Malcolm helps Nakia study, and she opens up to him, but he accuses her of being sent by Dom and pushes her away. The next day, Malcolm asks Will to extract cash from the Bitcoins, and arranges a meeting with a money-laundering gangster named Fidel. Malcolm leaves the meeting with a bag of cash, but is assaulted by the school bully, who takes the bag. Desperate, Malcolm pulls out the gun, retrieving the money and earning the bully's respect.

Returning to AJ's office, Malcolm tells Jacoby that he has sold the drugs but has left a trail leading to Jacoby – unless Jacoby gets him admitted to Harvard, Malcolm will transfer the Bitcoins to Jacoby's checking account, incriminating Jacoby for the sale and leading to his arrest. Later Malcolm types his college application essay, describing two students – Student A is a music geek who plays in a punk band and gets straight As, while Student B suffers in the hood and makes money in immoral ways. He asks, "Which student do you think I am?"

Malcolm gets a modern haircut and waits for Nakia at prom, but she does not show. Later, Nakia meets Malcolm at his home and thanks him for helping her pass her GED, giving him a pass to Six Flags and they share a kiss. He returns to his room to find a letter from Harvard on his bed. He opens it and looks at the audience before smiling.

==Soundtrack==

The soundtrack to the film, Dope (Music from the Motion Picture), was released by i am OTHER Entertainment and Columbia Records on June 16, 2015.

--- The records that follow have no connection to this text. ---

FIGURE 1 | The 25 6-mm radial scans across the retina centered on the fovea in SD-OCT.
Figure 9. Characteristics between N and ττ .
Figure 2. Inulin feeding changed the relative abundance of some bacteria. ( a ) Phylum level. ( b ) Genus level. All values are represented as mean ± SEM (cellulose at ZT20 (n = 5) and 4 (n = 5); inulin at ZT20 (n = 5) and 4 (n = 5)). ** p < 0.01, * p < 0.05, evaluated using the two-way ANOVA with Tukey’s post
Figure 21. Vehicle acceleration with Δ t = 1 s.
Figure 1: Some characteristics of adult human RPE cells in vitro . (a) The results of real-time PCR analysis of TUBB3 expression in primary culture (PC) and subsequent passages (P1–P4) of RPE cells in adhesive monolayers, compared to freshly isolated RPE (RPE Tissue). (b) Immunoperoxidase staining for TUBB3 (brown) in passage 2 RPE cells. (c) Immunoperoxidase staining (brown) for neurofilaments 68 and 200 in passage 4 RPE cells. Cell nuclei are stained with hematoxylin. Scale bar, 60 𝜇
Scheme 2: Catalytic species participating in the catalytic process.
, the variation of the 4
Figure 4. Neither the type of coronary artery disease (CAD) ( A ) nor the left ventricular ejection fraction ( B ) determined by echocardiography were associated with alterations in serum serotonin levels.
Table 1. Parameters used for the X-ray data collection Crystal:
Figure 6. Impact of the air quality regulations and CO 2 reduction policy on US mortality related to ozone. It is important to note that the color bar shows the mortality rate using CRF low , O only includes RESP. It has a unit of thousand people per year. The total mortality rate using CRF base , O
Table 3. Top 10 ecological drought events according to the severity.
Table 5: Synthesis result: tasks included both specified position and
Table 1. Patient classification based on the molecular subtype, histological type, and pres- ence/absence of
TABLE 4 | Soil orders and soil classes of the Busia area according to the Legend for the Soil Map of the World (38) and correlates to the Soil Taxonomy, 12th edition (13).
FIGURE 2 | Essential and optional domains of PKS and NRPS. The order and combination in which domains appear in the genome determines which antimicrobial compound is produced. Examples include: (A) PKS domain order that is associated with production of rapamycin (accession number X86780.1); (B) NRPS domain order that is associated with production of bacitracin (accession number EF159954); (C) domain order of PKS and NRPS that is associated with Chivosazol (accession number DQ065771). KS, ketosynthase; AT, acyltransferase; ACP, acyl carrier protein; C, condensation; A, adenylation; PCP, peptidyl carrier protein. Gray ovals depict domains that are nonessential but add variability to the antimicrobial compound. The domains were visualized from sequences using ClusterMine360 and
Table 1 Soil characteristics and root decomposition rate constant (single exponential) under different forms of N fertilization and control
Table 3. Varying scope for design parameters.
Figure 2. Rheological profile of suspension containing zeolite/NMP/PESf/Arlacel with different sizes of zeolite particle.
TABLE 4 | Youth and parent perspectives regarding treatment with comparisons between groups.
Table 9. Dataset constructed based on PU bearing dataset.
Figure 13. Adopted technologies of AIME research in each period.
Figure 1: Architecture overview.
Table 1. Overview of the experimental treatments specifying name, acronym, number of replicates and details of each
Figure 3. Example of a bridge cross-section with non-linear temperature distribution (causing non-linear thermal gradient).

1. "Rebirth of Slick (Cool Like Dat)" – Digable Planets
2. "Can't Bring Me Down" – Awreeoh
3. "The World is Yours" (feat. Pete Rock) – Nas
4. "Go Ahead" – Awreeoh
5. "Rebel Without a Pause" – Public Enemy
6. "Don't Get Deleted" – Awreeoh
7. "Scenario" (feat. Leaders of the New School) – A Tribe Called Quest
8. "Cocaina Shawty" – Kap G
9. "Poppin Off" – WatchTheDuck
10. "The Humpty Dance" – Digital Underground
11. "New Money" – Buddy
12. "Hip Hop Hooray" – Naughty by Nature
13. "Dirty Feeling" – LolaWolf
14. "Home is Where the Hatred Is" – Gil Scott-Heron
15. "It's My Turn Now" – Awreeoh
16. "Know What I Want"– Kali Uchis

==Release==
Dope debuted in the U.S. Dramatic Competition category at the 2015 Sundance Film Festival, which started on January 22, 2015 in Park City, Utah. At the festival, the film received offers from at least six production companies and film studios, among whom were The Weinstein Company, A24, Fox Searchlight, Focus Features, Lionsgate and Relativity Media, before its rights were sold to Open Road Films (who distributed the film domestically) and Sony Pictures (who distributed the film internationally) for a reported $7 million plus $20 million for marketing and promotion. It was selected to close the Directors' Fortnight section at the 2015 Cannes Film Festival. It was released in the United States on June 19, 2015. In September 2015, the film competed in the 2015 Deauville American Film Festival where it won the Prix du Public (Audience Award).

==Reception==
===Box office===
Dope grossed $6.1 million in its opening weekend, finishing 5th at the box office behind Jurassic World ($106.6 million), Inside Out ($90.4 million), Spy ($11.2 million) and San Andreas ($8.7 million). At the end of its theatrical run, the film grossed just shy of $18 million worldwide.

===Critical response===
Dope received positive reviews from critics. On Rotten Tomatoes, the film holds a rating of 88%, based on 161 reviews, with an average rating of 7.3/10. The website's critical consensus reads, "Featuring a starmaking performance from Shameik Moore and a refreshingly original point of view from writer-director Rick Famuyiwa, Dope is smart, insightful entertainment." On Metacritic, the film has a score of 72 out of 100, based on 37 critics, indicating "generally favorable" reviews. Audiences polled by CinemaScore gave the film an "A−" grade.

The Guardian gave the film five stars out of five, describing the entire cast as "revolutionary". IGN awarded it 7 out of 10, saying "Comedy, romance, drama and crime rub shoulders in entertaining coming-of-age flick."